ジェクトワンが運営する空き家解決サービス「アキサポ」は、「空き家所有者の実態と悩みに関する意識調査2026」の結果を公表した。本調査は日本全国の30~74歳の空き家所有者および相続予定者を対象としている。

調査結果によると、所有または相続予定の空き家に対して自身が意思決定に関与できる層は全体の85.7%にのぼる。しかし、1年以内の対応については「維持・管理を行わず、そのままにする」が39.1%、「特定の用途はないが、自身や家族で維持・管理する」が30.4%となり、約7割が消極的な現状維持を選択している実態が明らかになった。

空き家の売却や活用に対する初動を妨げている最大の要因は残置物である。空き家に対する悩みの第1位は「建物内の荷物の撤去ができていない」の34.1%であり、売却や活用を進める上での制約としても「残置物が多い、片付けられない」が34.7%でトップとなった。

また、制約の第2位には「何から始めればよいかがわからない」が30.4%で入り、物理的な片付けの負担に加えて、手順や知識の不足による情報のブラックボックス化が所有者を思考停止に陥らせていることが示されている。建物の解体や修繕、リフォームにかかる費用を捻出できないという金銭的な負担も、制約の上位に挙げられている。

所有者の心理的な背景を5つに分類したセグメントでは、何から始めればよいかわからない「放置タイプ」が43.6%で最多となった。次いで「親族同意待ちタイプ」が19.7%、初期費用が捻出できない「現状打開模索タイプ」が13.2%と続く。空き家を売却してもよいと思える条件としては、解体費や残置物処理といった初期投資費がかからないことが最も重視されており、次いで手数料や税金の負担がないこと、手続きの手間がかからないことが挙げられた。

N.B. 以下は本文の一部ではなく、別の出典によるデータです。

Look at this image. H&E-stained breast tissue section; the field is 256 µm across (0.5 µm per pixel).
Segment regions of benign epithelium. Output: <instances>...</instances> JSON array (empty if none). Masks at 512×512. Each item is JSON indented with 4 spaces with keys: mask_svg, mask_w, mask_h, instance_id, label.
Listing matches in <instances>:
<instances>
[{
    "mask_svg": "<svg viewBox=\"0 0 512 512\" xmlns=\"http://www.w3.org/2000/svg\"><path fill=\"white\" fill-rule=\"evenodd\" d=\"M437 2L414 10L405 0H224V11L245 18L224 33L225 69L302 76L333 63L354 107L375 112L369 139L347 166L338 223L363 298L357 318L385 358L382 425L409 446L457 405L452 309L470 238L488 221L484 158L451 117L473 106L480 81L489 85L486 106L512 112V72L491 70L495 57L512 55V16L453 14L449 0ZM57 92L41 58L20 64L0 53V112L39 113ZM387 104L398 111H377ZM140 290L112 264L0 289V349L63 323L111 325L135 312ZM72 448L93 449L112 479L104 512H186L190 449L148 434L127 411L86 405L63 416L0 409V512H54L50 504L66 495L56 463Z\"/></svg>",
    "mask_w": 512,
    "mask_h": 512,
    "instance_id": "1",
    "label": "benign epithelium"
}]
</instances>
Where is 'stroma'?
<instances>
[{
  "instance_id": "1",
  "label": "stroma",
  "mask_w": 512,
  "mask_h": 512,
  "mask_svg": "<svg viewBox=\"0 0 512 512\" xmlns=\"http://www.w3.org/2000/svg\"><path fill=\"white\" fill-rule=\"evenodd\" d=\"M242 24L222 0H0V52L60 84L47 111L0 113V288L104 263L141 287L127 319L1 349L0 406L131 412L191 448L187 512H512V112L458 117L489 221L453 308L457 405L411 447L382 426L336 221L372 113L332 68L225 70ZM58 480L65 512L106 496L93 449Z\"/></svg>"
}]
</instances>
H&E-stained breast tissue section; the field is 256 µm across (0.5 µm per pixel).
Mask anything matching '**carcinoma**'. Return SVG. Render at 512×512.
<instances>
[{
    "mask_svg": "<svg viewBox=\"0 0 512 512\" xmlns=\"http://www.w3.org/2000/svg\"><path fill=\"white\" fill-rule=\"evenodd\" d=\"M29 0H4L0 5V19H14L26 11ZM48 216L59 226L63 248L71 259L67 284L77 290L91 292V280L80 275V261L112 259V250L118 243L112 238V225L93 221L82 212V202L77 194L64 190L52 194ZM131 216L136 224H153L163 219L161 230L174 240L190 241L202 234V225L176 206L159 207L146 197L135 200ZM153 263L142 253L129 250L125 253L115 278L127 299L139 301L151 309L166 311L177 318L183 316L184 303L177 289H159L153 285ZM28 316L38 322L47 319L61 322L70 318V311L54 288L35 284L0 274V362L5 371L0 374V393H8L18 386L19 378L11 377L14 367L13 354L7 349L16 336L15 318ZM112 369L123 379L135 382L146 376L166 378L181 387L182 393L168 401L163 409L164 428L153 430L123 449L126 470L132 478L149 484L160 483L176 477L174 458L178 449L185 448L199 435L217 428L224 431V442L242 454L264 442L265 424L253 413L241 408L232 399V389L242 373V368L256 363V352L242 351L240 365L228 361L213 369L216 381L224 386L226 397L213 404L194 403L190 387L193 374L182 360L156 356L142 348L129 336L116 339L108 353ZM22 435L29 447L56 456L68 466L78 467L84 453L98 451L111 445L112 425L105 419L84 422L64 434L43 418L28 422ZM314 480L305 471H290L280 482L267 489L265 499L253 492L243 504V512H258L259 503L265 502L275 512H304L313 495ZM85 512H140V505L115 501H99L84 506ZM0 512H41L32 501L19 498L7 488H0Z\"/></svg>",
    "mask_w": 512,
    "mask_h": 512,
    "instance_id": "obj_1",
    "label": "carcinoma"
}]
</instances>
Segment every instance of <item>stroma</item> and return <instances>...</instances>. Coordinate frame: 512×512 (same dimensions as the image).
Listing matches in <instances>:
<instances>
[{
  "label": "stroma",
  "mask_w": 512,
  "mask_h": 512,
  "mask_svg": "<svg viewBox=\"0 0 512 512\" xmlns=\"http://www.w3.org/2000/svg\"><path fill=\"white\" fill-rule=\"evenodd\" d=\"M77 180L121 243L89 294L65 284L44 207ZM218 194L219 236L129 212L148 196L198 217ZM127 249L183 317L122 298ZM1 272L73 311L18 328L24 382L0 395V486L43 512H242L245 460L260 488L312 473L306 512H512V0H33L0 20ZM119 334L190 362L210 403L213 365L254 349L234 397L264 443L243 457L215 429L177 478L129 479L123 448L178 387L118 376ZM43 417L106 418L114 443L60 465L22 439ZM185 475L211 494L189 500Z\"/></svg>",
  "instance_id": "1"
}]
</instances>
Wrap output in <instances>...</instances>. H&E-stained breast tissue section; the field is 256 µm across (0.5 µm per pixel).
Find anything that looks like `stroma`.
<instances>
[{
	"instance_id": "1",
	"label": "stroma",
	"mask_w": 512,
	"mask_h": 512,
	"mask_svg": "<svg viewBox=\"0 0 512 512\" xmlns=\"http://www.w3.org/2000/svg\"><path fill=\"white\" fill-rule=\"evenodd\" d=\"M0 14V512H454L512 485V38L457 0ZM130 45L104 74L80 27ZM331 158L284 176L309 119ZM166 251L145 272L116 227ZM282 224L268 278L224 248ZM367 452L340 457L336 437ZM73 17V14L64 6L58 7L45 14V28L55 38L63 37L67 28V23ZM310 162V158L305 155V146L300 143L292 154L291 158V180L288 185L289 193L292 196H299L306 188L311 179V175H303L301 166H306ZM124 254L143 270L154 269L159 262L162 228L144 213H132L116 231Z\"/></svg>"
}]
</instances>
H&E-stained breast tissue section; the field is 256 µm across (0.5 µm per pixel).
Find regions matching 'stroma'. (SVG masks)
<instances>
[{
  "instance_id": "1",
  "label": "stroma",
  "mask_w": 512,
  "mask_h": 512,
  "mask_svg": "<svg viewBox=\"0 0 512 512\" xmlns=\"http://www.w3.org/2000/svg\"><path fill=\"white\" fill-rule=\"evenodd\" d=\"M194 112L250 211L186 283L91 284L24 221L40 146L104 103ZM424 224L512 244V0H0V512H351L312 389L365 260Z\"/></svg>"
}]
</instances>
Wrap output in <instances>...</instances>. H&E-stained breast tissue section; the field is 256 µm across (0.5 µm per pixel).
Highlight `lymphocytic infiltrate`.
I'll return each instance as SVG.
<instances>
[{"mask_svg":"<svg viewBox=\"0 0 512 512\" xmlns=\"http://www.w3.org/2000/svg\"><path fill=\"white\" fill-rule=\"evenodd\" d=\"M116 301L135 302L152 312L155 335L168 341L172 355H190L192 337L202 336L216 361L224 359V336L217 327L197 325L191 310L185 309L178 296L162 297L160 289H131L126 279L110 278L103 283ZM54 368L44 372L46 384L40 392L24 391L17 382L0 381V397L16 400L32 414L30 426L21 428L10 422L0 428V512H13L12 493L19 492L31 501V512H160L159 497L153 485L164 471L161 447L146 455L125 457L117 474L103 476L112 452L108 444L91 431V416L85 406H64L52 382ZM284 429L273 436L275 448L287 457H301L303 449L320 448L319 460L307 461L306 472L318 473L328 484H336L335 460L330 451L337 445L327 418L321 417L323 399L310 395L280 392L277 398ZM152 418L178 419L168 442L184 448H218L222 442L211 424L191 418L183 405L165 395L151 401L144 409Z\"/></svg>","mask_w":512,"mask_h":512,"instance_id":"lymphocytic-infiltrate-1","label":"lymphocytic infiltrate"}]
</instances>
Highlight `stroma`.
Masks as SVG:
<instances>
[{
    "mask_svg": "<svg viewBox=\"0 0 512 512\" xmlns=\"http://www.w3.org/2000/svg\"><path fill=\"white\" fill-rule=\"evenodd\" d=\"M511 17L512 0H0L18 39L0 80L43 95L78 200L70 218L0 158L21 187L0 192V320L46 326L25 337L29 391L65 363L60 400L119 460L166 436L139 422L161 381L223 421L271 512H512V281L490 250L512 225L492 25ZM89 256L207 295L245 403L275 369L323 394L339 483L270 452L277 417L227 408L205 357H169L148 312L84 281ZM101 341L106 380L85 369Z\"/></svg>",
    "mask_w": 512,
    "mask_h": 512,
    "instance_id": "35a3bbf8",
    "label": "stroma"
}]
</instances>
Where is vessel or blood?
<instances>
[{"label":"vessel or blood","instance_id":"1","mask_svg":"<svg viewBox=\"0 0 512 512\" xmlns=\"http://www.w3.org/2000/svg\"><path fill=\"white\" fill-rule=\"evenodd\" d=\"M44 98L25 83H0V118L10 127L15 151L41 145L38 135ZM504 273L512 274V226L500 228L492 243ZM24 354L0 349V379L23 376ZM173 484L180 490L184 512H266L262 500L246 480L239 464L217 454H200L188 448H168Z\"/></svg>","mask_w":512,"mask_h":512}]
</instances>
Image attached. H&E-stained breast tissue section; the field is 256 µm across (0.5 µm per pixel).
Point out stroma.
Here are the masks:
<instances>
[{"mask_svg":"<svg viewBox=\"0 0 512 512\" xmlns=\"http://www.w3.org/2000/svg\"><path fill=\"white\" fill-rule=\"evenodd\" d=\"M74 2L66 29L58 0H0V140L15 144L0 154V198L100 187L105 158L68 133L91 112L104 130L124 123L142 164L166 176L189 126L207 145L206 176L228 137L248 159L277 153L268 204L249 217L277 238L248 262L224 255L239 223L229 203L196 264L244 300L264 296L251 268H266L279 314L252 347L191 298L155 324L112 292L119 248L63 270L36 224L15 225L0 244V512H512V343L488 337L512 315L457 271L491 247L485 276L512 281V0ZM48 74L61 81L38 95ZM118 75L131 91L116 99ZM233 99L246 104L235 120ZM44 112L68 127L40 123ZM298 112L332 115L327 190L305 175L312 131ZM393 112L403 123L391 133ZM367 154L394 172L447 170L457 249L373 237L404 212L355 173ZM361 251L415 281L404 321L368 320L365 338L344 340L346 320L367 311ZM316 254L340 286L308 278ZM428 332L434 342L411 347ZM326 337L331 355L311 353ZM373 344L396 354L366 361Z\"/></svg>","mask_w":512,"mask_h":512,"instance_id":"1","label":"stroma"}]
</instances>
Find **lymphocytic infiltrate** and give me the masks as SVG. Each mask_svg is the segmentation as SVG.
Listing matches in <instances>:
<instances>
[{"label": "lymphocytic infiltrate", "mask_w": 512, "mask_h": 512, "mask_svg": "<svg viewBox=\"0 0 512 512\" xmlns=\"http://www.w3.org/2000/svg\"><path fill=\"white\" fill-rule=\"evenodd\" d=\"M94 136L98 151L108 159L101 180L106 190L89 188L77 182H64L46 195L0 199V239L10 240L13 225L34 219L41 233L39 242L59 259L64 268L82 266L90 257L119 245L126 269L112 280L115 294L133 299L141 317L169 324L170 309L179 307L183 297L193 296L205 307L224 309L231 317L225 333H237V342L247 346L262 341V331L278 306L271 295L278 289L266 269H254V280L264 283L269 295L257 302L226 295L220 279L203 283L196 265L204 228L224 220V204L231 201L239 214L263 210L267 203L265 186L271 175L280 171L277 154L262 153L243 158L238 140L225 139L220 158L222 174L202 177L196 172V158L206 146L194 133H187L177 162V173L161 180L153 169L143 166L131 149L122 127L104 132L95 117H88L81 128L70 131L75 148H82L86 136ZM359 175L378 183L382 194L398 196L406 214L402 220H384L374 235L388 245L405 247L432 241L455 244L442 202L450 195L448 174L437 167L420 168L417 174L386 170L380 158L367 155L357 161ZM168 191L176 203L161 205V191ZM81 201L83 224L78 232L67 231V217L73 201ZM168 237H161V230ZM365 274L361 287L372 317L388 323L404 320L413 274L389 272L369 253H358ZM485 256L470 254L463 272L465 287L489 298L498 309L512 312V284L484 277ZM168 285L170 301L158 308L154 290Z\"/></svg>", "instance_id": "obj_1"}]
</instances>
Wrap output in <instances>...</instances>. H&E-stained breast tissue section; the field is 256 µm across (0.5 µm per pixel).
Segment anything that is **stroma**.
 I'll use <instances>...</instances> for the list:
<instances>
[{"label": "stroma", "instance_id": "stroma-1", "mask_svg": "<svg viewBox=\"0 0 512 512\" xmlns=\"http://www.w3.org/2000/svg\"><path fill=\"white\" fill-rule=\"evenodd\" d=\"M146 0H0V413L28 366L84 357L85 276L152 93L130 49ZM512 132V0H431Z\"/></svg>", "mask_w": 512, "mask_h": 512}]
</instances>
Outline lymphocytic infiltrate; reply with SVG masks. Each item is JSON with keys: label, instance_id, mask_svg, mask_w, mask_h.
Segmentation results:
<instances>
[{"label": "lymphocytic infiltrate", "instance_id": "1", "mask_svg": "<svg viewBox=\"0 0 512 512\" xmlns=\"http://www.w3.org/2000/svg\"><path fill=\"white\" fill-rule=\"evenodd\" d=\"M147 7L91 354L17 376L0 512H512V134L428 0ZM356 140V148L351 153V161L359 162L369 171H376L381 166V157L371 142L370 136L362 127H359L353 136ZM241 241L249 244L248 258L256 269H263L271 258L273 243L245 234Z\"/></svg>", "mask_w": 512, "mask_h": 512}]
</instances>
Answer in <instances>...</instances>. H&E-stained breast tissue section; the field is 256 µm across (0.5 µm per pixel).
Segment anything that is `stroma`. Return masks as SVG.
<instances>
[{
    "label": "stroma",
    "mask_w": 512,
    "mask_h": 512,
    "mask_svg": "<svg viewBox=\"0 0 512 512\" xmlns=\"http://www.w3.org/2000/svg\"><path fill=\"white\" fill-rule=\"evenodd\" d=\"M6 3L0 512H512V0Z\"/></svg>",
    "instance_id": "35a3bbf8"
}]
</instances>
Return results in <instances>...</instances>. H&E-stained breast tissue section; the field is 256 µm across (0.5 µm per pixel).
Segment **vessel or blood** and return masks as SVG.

さらに、空き家の売却や活用に関して相談したい会社の特徴としては、リスクが低いことや、契約内容と金額内訳が明確で透明性があることが上位を占めた。疑問や不安に対してきちんと説明や相談をしてくれることや、金銭的、時間的、精神的なコストが低いことも強く求められている。アキサポの担当者は、市場を活性化させるためには所有者に寄り添った適切な情報発信と、片付けから活用や取引までを一気通貫でサポートする体制の充実が有効であると総括している。